» **DATA SECTION**:
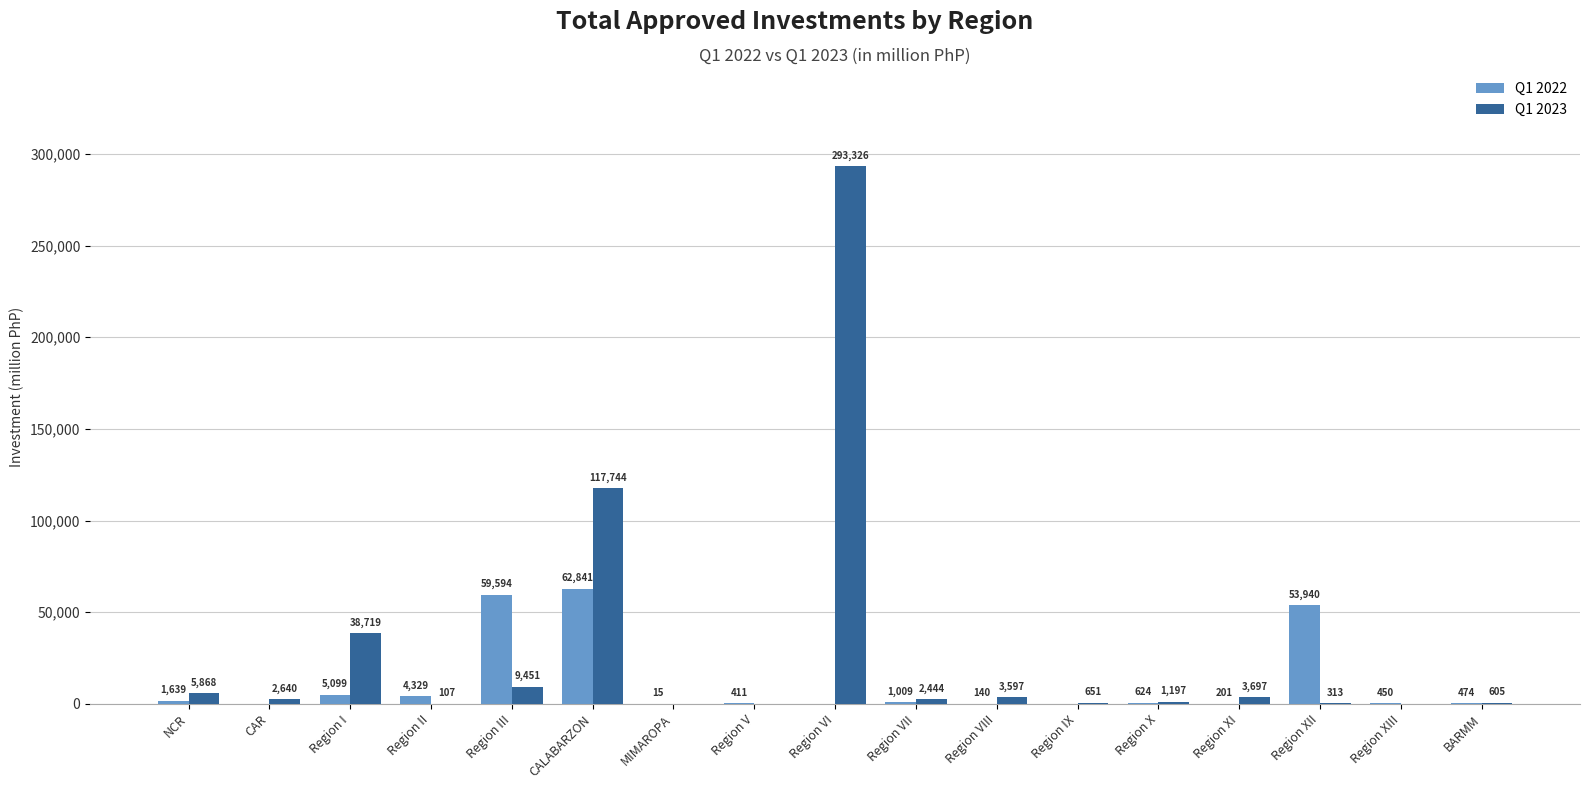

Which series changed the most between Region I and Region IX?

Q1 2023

* * *

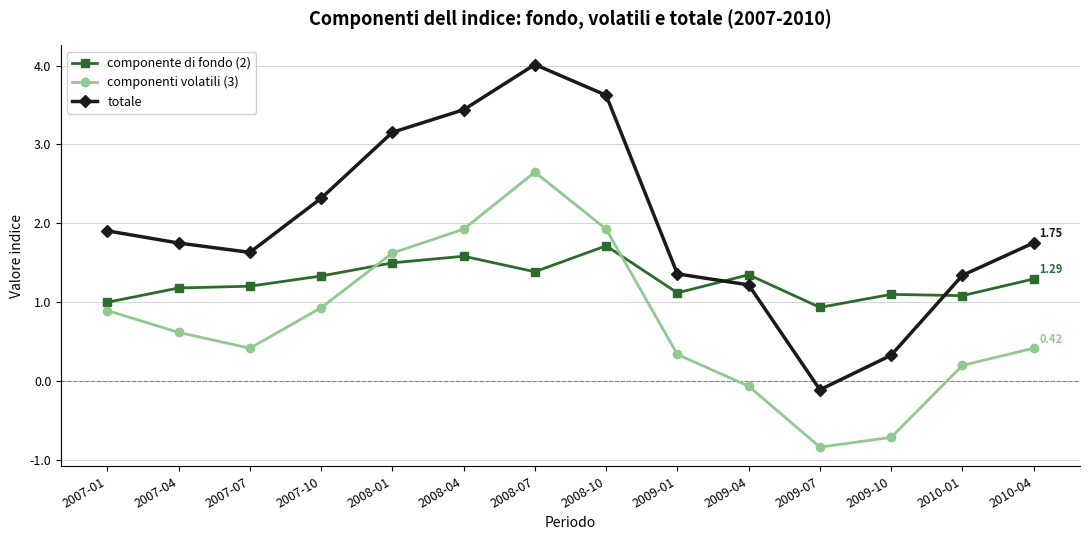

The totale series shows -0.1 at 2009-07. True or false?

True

* * *

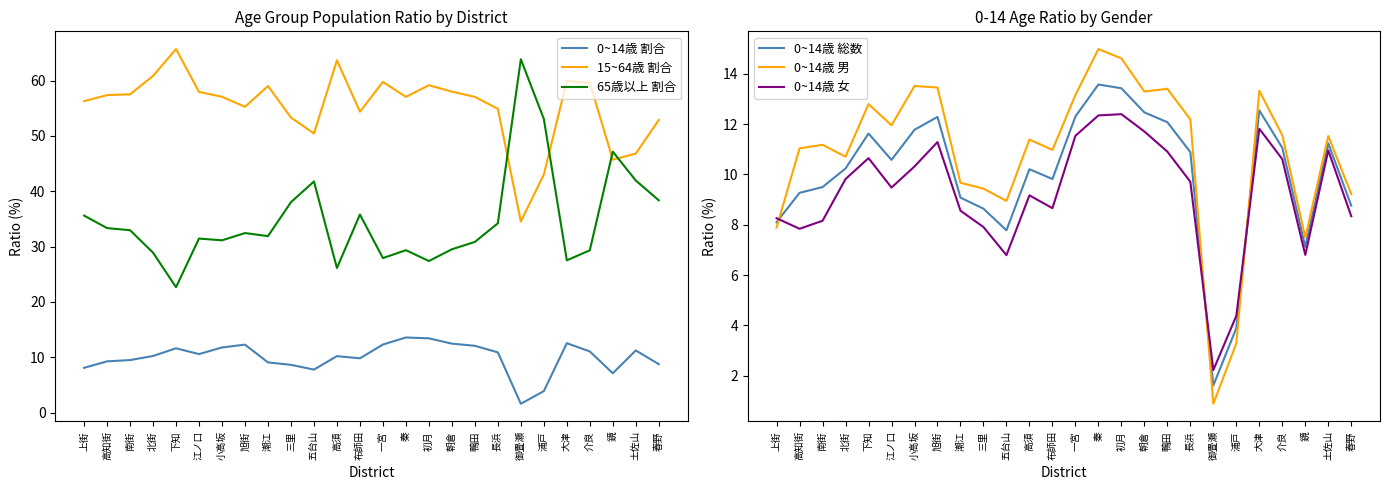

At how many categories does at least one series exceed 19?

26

» **ACTION ITEM**:
Copy out each line of the listing above that contains the word "series".

» **EXERCISE RESPONSE**:
Which series changed the most between Region I and Region IX?
The totale series shows -0.1 at 2009-07. True or false?
At how many categories does at least one series exceed 19?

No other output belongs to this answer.